**JOB 1:** In the article below on Victoria's labour market, what range is unemployment currently in?
**JOB 2:** Translate this sentence from the Victorian labour market article into Spanish: "Labour is the biggest cost line for most operators, and the hardest to scale."
**JOB 3:** Write the next part of the article on Victoria's labour market, picking up after its final paragraph.

(SUPPLIED TEXT Opens)

Victoria’s Labour Market 2026: Wage Pressure, Skills Shortages and Migration Impacts for Trades, Construction and Manufacturing
This article is part of Tenfold’s Victoria’s Economy 2026 series for owners in construction, trades and manufacturing. In the opening article, I outlined the broader economic backdrop shaping demand in Victoria: moderate growth, uneven sector performance and ongoing household pressure. This instalment focuses on the labour market (availability, wages and migration) and what these forces mean for your pricing, capacity and workforce planning as you prepare for 2026.
As a business coach working closely with Victorian trades, builders and manufacturers, I see the labour market’s impact on margins more clearly than any other factor. Labour is the biggest cost line for most operators, and the hardest to scale. This article breaks down the current conditions (as of late 2025), the likely 2026 trajectory, and the practical steps I advise owners to take to stay competitive and profitable.
Victoria’s Labour Market Outlook for 2026
Victoria’s labour market remains tight heading into 2026, even as conditions ease slightly from the extreme shortages of 2021-2023. ABS data shows unemployment stabilising at low levels, participation remaining high, and job vacancies still elevated across construction, trades and manufacturing. Wage growth has moderated but remains above long-term averages, driven by competition for skilled labour and ongoing enterprise agreement increases. Migration has helped at the entry-level end of the market, but it has not solved shortages in licensed trades, technical roles or experienced supervisors.
For business owners, this environment demands disciplined workforce planning, structured onboarding, and pricing models that reflect true labour costs. At Tenfold Business Coaching, we’re helping clients build resilient labour strategies that protect margins and reduce dependency on hard-to-find skills.
Victoria’s Labour Market: Still Tight, But Slowly Easing
The Victorian labour market has shifted from a crisis-tight situation to a structurally tight one. Even with some easing, the fundamentals remain unchanged. Skilled labour remains difficult to secure, and competition for experienced workers remains intense.
Unemployment is currently in the low four percent range, and participation rates are high. This indicates that most people who want to work already have jobs. Job vacancies across sectors such as construction, engineering, maintenance, and manufacturing remain well above pre-2020 levels. These persistent shortages are maintaining pressure on wages and extending recruitment timelines.
For owners and operators, the practical implication is clear: labour availability will continue to constrain growth. Many hope that conditions will return to normal, but the reality is that the labour market has reset. The businesses that perform best in 2026 will be those that plan for labour scarcity rather than waiting for it to ease.

(SUPPLIED TEXT Closes)
(DATA EXCERPT Opens)

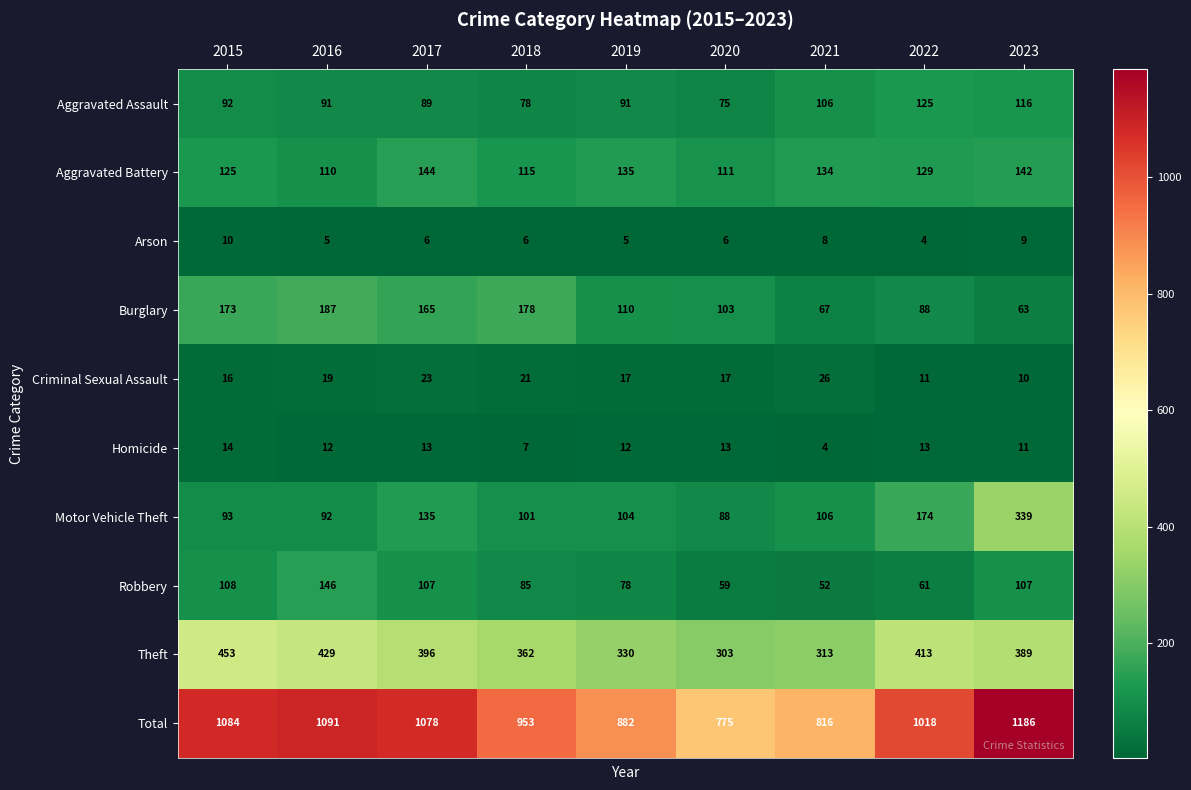

Where does the Criminal Sexual Assault series first go above 17?

2016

(DATA EXCERPT Closes)

**ANSWER SPACE 1:** The low four percent range.

**ANSWER SPACE 2:** La mano de obra es la partida de costos más importante para la mayoría de los operadores, y la más difícil de escalar.

**ANSWER SPACE 3:**
Wage Pressure: Elevated and Sticky
Wage growth has come off its peak but remains stubbornly high. In construction and manufacturing, wages are increasing faster than the national average, and enterprise agreements are locking in annual rises of 3.5-5%. Skilled workers (particularly licensed trades, supervisors, estimators and project managers) are commanding premium rates because demand for their capabilities continues to exceed supply.
Key Wage Drivers in 2026
- Ongoing competition for licensed and technical roles
- Cost-of-living expectations are pushing wage negotiations higher
- Enterprise agreements locking in multi-year increases
- Major infrastructure projects are absorbing skilled labour
These wage pressures aren’t temporary. They’re being driven by structural factors that won’t unwind quickly. For business owners, this means labour recovery rates must be updated regularly, not just once every few years. Underpricing labour is one of the fastest ways to erode margins, especially for fixed-fee work where wage increases flow straight through to the bottom line.
Skills Shortages: The Structural Constraint
Skills shortages remain the biggest labour challenge for Victorian SMEs. The National Skills Commission continues to list electricians, plumbers, refrigeration mechanics, welders, fabricators, carpenters and civil plant operators as occupations in persistent shortage. These shortages are not cyclical; they’re structural. Training pipelines are slow, apprenticeship completion rates remain low, and experienced workers are retiring faster than new entrants are arriving.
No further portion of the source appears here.